* [Problem details]: Take every line from the material that has the word "мистика" in it.

-=-=-=-=-

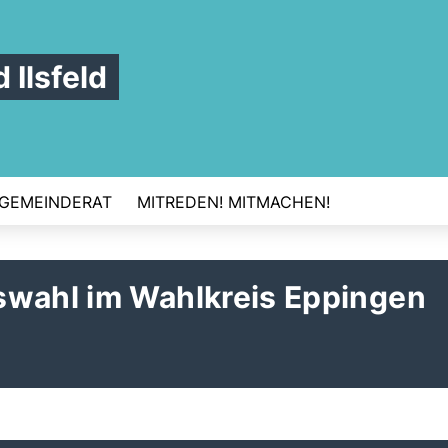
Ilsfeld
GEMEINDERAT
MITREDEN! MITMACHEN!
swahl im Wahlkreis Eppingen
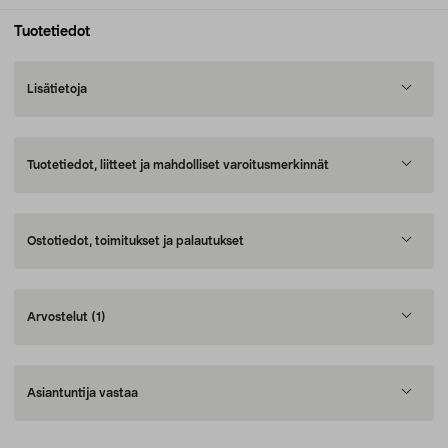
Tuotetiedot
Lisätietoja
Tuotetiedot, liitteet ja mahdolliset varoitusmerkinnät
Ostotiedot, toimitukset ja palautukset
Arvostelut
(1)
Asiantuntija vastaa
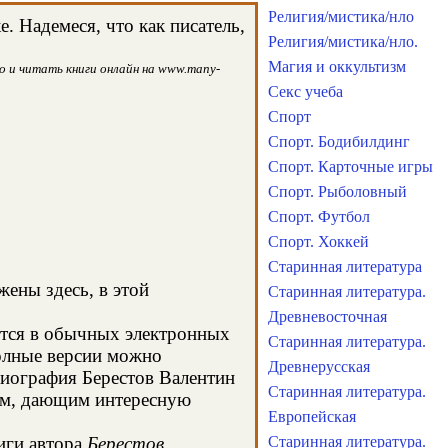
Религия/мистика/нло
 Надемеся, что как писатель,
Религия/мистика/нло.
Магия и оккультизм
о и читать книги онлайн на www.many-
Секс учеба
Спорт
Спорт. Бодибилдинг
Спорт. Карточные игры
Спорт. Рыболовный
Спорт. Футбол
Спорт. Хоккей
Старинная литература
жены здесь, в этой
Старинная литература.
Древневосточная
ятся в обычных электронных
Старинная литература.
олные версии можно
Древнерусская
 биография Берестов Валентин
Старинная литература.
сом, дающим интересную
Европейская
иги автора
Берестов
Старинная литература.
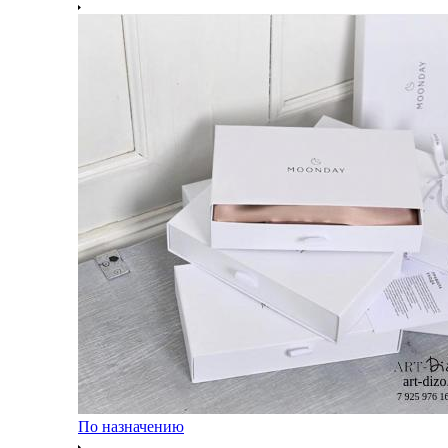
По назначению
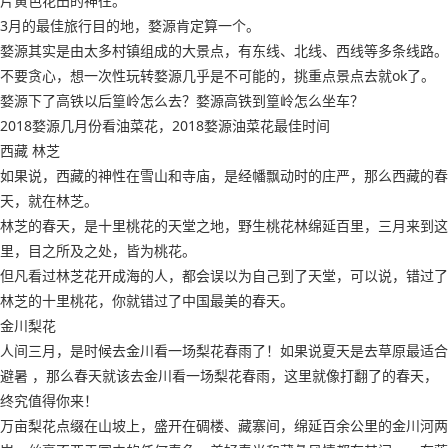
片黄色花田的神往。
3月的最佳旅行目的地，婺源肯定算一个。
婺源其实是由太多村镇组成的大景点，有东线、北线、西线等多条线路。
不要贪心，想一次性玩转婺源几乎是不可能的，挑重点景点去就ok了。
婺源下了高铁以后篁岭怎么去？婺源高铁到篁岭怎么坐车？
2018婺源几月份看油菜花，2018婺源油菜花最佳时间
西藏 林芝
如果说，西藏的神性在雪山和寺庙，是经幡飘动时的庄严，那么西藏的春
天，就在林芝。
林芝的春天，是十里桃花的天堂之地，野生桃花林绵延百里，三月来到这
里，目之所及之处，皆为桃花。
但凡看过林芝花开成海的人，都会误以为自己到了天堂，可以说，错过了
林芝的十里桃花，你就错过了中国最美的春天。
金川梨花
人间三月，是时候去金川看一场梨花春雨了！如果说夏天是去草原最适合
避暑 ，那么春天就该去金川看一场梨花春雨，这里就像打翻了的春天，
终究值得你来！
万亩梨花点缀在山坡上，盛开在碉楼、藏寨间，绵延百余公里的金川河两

-=-=-=-=-

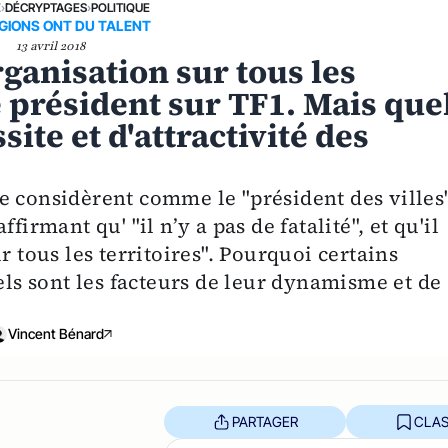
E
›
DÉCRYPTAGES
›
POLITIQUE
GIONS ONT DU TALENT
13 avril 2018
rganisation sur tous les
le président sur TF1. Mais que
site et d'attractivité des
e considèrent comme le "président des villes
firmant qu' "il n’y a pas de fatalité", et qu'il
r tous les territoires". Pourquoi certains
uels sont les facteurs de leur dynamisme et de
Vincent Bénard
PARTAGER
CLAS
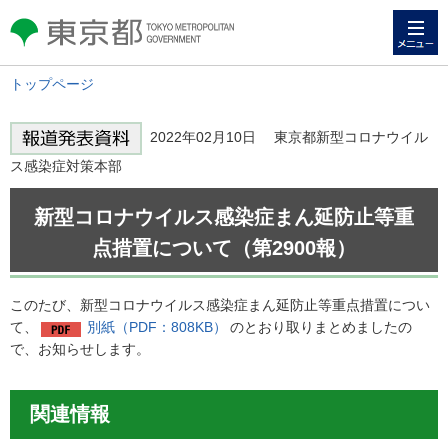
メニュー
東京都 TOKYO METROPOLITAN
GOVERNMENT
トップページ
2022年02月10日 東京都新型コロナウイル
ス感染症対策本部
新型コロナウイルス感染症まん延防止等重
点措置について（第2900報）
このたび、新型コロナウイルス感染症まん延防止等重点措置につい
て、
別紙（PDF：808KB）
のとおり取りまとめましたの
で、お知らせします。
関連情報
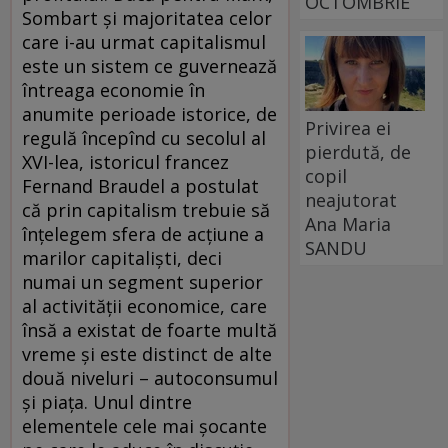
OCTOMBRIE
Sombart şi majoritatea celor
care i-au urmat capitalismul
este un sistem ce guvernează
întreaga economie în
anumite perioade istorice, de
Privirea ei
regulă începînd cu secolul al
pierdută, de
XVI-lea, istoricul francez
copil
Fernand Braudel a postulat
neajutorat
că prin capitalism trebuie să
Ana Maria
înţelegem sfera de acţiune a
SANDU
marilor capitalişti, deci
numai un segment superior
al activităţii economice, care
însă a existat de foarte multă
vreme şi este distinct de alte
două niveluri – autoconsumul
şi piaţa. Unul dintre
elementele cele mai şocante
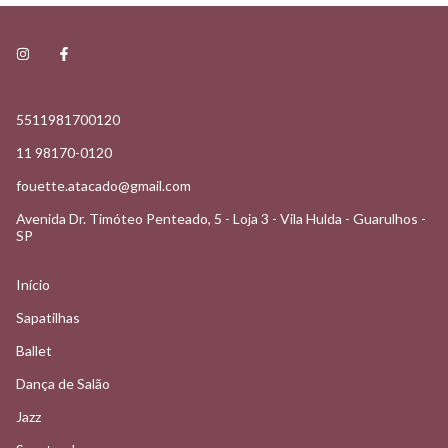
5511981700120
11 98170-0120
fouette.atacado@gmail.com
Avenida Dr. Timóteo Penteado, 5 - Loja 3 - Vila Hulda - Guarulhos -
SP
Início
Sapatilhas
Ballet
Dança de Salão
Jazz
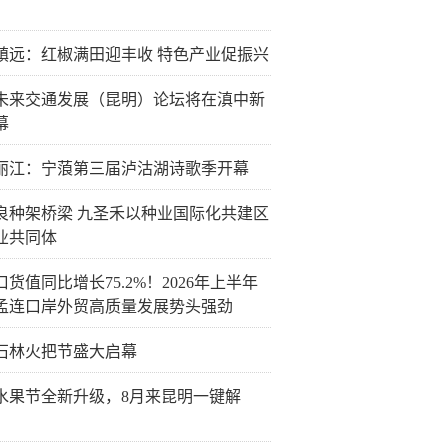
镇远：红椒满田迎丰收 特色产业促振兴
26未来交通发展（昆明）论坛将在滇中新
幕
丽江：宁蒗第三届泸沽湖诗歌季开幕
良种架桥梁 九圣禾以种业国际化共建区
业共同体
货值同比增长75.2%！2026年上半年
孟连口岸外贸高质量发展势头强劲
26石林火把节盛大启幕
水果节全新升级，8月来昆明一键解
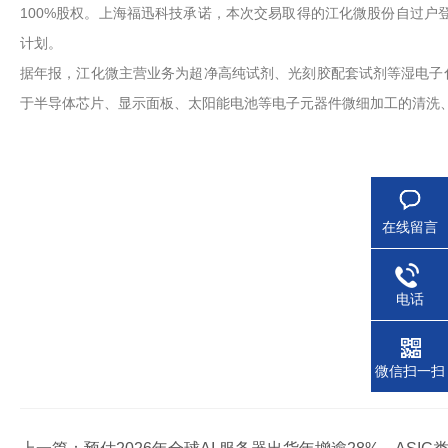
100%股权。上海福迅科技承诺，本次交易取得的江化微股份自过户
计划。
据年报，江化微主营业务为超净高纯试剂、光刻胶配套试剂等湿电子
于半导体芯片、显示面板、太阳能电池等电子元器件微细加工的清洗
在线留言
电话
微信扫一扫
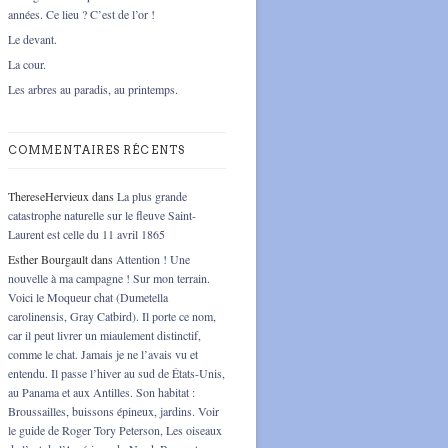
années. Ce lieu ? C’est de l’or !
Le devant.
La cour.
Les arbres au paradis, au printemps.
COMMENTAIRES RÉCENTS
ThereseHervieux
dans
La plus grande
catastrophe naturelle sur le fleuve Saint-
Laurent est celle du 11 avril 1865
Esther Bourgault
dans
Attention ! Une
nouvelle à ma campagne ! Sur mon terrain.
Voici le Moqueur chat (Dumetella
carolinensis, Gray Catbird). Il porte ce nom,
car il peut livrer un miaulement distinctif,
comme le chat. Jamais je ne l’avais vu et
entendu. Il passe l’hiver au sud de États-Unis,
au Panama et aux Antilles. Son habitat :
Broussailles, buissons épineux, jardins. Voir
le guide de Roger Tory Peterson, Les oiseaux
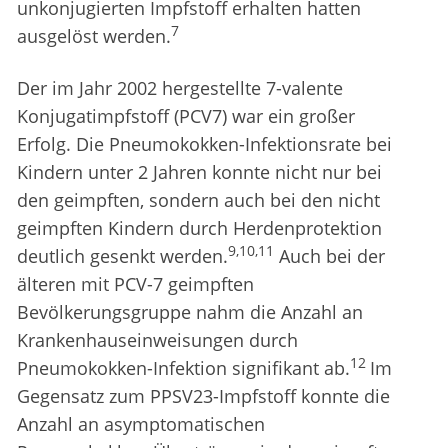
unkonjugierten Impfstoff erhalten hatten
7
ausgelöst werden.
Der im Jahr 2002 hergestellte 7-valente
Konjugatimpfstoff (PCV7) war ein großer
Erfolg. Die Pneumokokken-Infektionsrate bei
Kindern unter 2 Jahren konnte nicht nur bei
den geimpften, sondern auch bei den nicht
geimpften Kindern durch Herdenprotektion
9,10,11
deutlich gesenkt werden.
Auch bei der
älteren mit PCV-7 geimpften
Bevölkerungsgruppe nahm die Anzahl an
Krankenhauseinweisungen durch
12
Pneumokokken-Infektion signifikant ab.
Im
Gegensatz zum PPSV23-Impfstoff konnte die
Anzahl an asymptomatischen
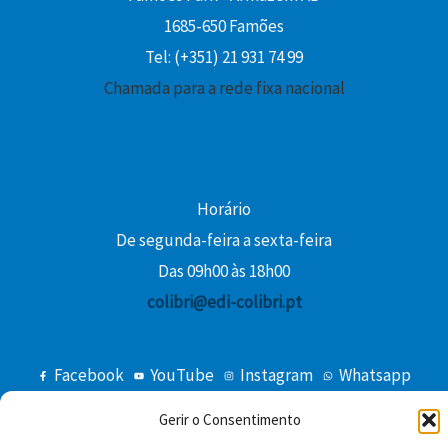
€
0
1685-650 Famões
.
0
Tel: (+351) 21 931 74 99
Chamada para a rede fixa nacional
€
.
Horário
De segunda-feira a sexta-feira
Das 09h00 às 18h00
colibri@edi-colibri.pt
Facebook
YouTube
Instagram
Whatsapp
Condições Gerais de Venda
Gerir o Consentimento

-=-=-=-=-

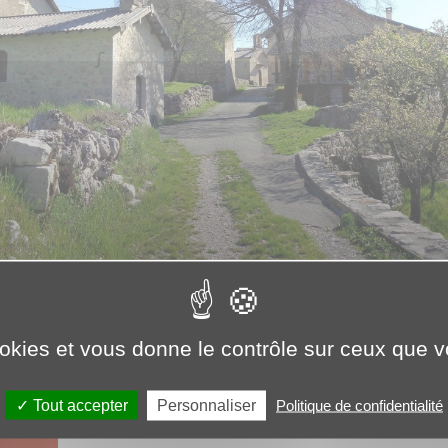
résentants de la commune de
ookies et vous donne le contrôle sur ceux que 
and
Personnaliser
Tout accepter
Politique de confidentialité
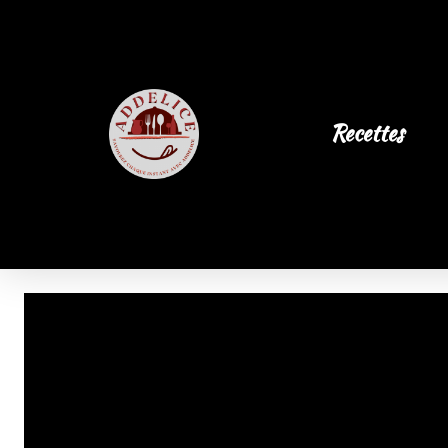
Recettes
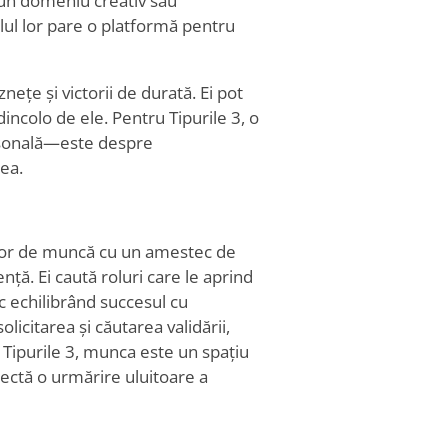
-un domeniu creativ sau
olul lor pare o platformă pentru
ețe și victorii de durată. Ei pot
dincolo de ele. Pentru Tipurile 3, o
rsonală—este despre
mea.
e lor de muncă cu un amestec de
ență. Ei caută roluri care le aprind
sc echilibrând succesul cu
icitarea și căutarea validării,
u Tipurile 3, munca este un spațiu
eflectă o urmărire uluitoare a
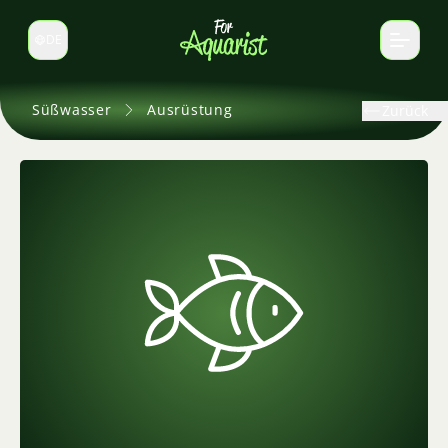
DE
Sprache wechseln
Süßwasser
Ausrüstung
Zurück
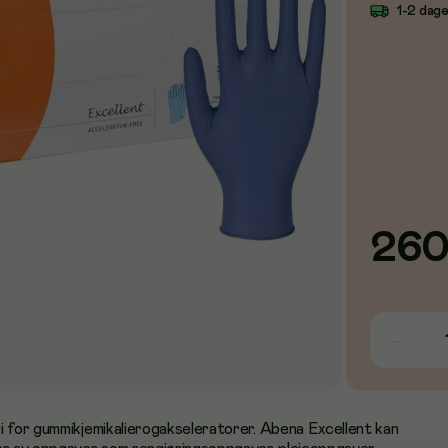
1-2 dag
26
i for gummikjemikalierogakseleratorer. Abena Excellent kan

-=-=-=-=-

* [Your solution]:
Религия/мистика/нло
Религия/мистика/нло.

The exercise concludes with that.